YOUR INSTRUCTIONS — Could you set down the listing below exactly and omit its images?

=== Section Start ===

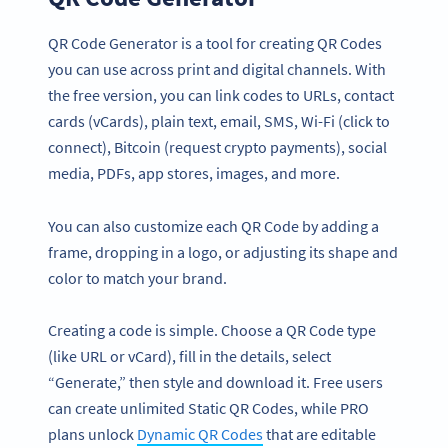
QR Code Generator is a tool for creating QR Codes
you can use across print and digital channels. With
the free version, you can link codes to URLs, contact
cards (vCards), plain text, email, SMS, Wi-Fi (click to
connect), Bitcoin (request crypto payments), social
media, PDFs, app stores, images, and more.
You can also customize each QR Code by adding a
frame, dropping in a logo, or adjusting its shape and
color to match your brand.
Creating a code is simple. Choose a QR Code type
(like URL or vCard), fill in the details, select
“Generate,” then style and download it. Free users
can create unlimited Static QR Codes, while PRO
plans unlock
Dynamic QR Codes
that are editable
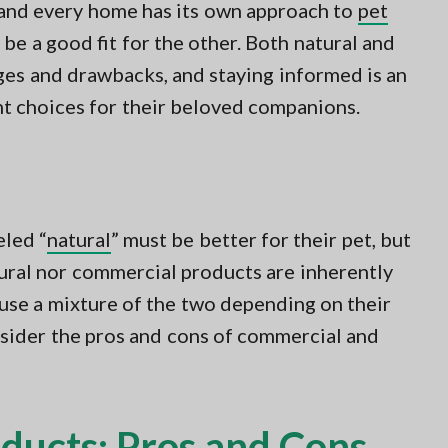
, and every home has its own approach to
pet
be a good fit for the other. Both natural and
es and drawbacks, and staying informed is an
ht choices for their beloved companions.
led “
natural
” must be better for their pet, but
atural nor commercial products are inherently
use a mixture of the two depending on their
nsider the pros and cons of commercial and
ducts: Pros and Cons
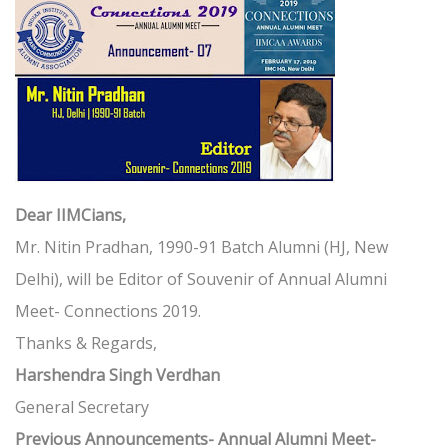
Dear IIMCians,
Mr. Nitin Pradhan, 1990-91 Batch Alumni (HJ, New
Delhi), will be Editor of Souvenir of Annual Alumni
Meet- Connections 2019.
Thanks & Regards,
Harshendra Singh Verdhan
General Secretary
Previous Announcements- Annual Alumni Meet-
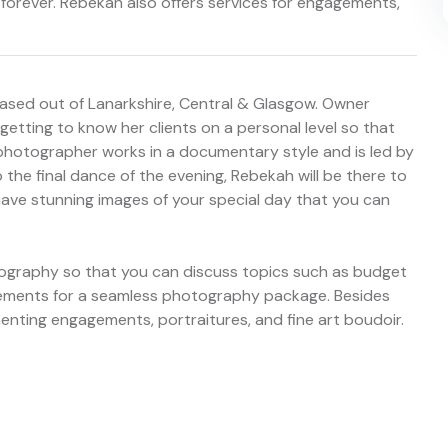
orever. Rebekah also offers services for engagements,
sed out of Lanarkshire, Central & Glasgow. Owner
getting to know her clients on a personal level so that
s photographer works in a documentary style and is led by
 the final dance of the evening, Rebekah will be there to
l have stunning images of your special day that you can
ography so that you can discuss topics such as budget
uirements for a seamless photography package. Besides
nting engagements, portraitures, and fine art boudoir.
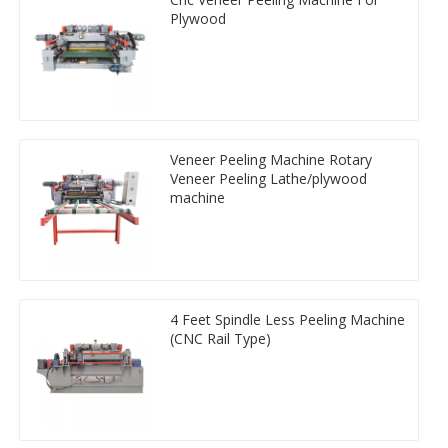
Plywood
Veneer Peeling Machine Rotary
Veneer Peeling Lathe/plywood
machine
4 Feet Spindle Less Peeling Machine
(CNC Rail Type)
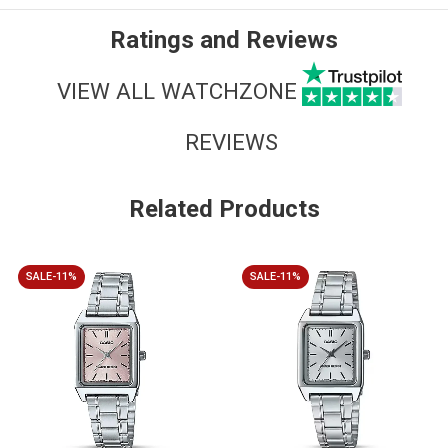
Ratings and Reviews
VIEW ALL WATCHZONE
REVIEWS
Related Products
SALE-11%
SALE-11%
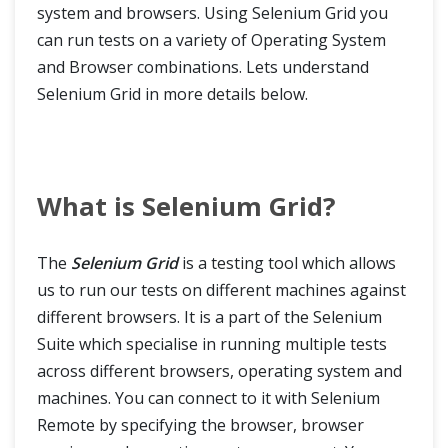
system and browsers. Using Selenium Grid you
can run tests on a variety of Operating System
and Browser combinations. Lets understand
Selenium Grid in more details below.
What is Selenium Grid?
The
Selenium Grid
is a testing tool which allows
us to run our tests on different machines against
different browsers. It is a part of the Selenium
Suite which specialise in running multiple tests
across different browsers, operating system and
machines. You can connect to it with Selenium
Remote by specifying the browser, browser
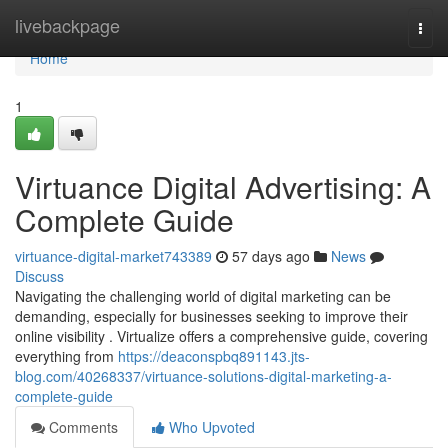
Home
livebackpage
Togg
navi
Home
1
Virtuance Digital Advertising: A
Complete Guide
virtuance-digital-market743389
57 days ago
News
Discuss
Navigating the challenging world of digital marketing can be
demanding, especially for businesses seeking to improve their
online visibility . Virtualize offers a comprehensive guide, covering
everything from
https://deaconspbq891143.jts-
blog.com/40268337/virtuance-solutions-digital-marketing-a-
complete-guide
Comments
Who Upvoted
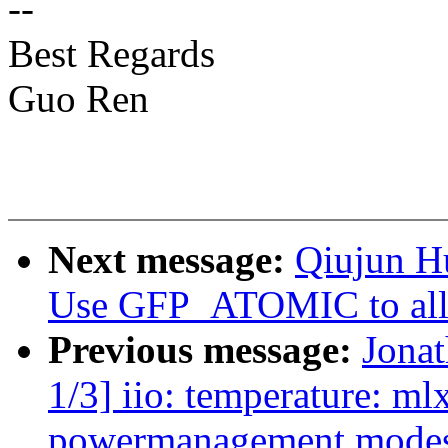
--
Best Regards
Guo Ren
Next message:
Qiujun H
Use GFP_ATOMIC to allo
Previous message:
Jona
1/3] iio: temperature: m
powermanagement mode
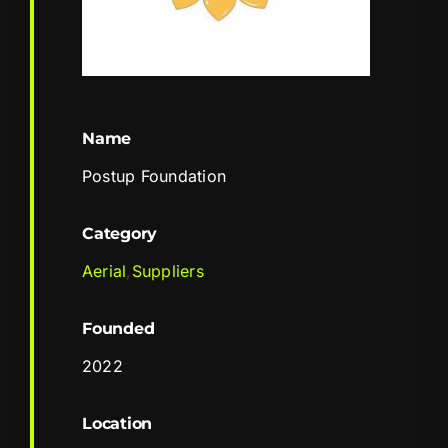
Name
Postup Foundation
Category
Aerial
,
Suppliers
Founded
2022
Location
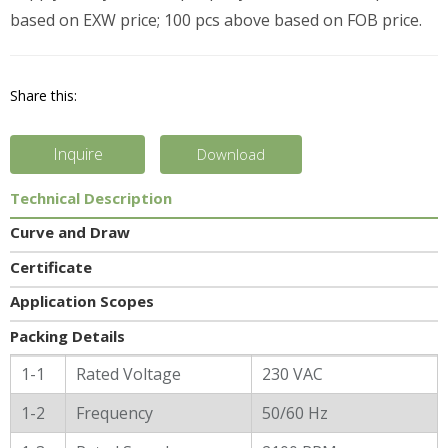
based on EXW price; 100 pcs above based on FOB price.
Share this:
Inquire
Download
Technical Description
Curve and Draw
Certificate
Application Scopes
Packing Details
General Characters
1-1
Rated Voltage
230 VAC
1-2
Frequency
50/60 Hz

=== Section End ===

COMPLETED TASK —
QR Code Generator is a tool for creating QR Codes
you can use across print and digital channels. With
the free version, you can link codes to URLs, contact
cards (vCards), plain text, email, SMS, Wi-Fi (click to
connect), Bitcoin (request crypto payments), social
media, PDFs, app stores, images, and more.
You can also customize each QR Code by adding a
frame, dropping in a logo, or adjusting its shape and
color to match your brand.
Creating a code is simple. Choose a QR Code type
(like URL or vCard), fill in the details, select
“Generate,” then style and download it. Free users
can create unlimited Static QR Codes, while PRO
plans unlock
Dynamic QR Codes
that are editable
, and every home has its own approach to
pet
be a good fit for the other. Both natural and
es and drawbacks, and staying informed is an
ht choices for their beloved companions.
led “
natural
” must be better for their pet, but
atural nor commercial products are inherently
use a mixture of the two depending on their
nsider the pros and cons of commercial and
ducts: Pros and Cons
Dear IIMCians,
Mr. Nitin Pradhan, 1990-91 Batch Alumni (HJ, New
Delhi), will be Editor of Souvenir of Annual Alumni
Meet- Connections 2019.
Thanks & Regards,
Harshendra Singh Verdhan
General Secretary
Previous Announcements- Annual Alumni Meet-
orever. Rebekah also offers services for engagements,
sed out of Lanarkshire, Central & Glasgow. Owner
getting to know her clients on a personal level so that
s photographer works in a documentary style and is led by
 the final dance of the evening, Rebekah will be there to
l have stunning images of your special day that you can
ography so that you can discuss topics such as budget
uirements for a seamless photography package. Besides
nting engagements, portraitures, and fine art boudoir.
Plywood
Veneer Peeling Machine Rotary
Veneer Peeling Lathe/plywood
machine
4 Feet Spindle Less Peeling Machine
(CNC Rail Type)
Ratings and Reviews
VIEW ALL WATCHZONE
REVIEWS
Related Products
SALE-11%
SALE-11%
system and browsers. Using Selenium Grid you
can run tests on a variety of Operating System
and Browser combinations. Lets understand
Selenium Grid in more details below.
What is Selenium Grid?
The
Selenium Grid
is a testing tool which allows
us to run our tests on different machines against
different browsers. It is a part of the Selenium
Suite which specialise in running multiple tests
across different browsers, operating system and
machines. You can connect to it with Selenium
Remote by specifying the browser, browser
Home
livebackpage
Togg
navi
Home
1
Virtuance Digital Advertising: A
Complete Guide
virtuance-digital-market743389
57 days ago
News
Discuss
Navigating the challenging world of digital marketing can be
demanding, especially for businesses seeking to improve their
online visibility . Virtualize offers a comprehensive guide, covering
everything from
https://deaconspbq891143.jts-
blog.com/40268337/virtuance-solutions-digital-marketing-a-
complete-guide
Comments
Who Upvoted
--
Best Regards
Guo Ren
Next message:
Qiujun H
Use GFP_ATOMIC to allo
Previous message:
Jona
1/3] iio: temperature: m
powermanagement mode
Name
Postup Foundation
Category
Aerial
,
Suppliers
Founded
2022
Location
based on EXW price; 100 pcs above based on FOB price.
Share this:
Inquire
Download
Technical Description
Curve and Draw
Certificate
Application Scopes
Packing Details
General Characters
1-1
Rated Voltage
230 VAC
1-2
Frequency
50/60 Hz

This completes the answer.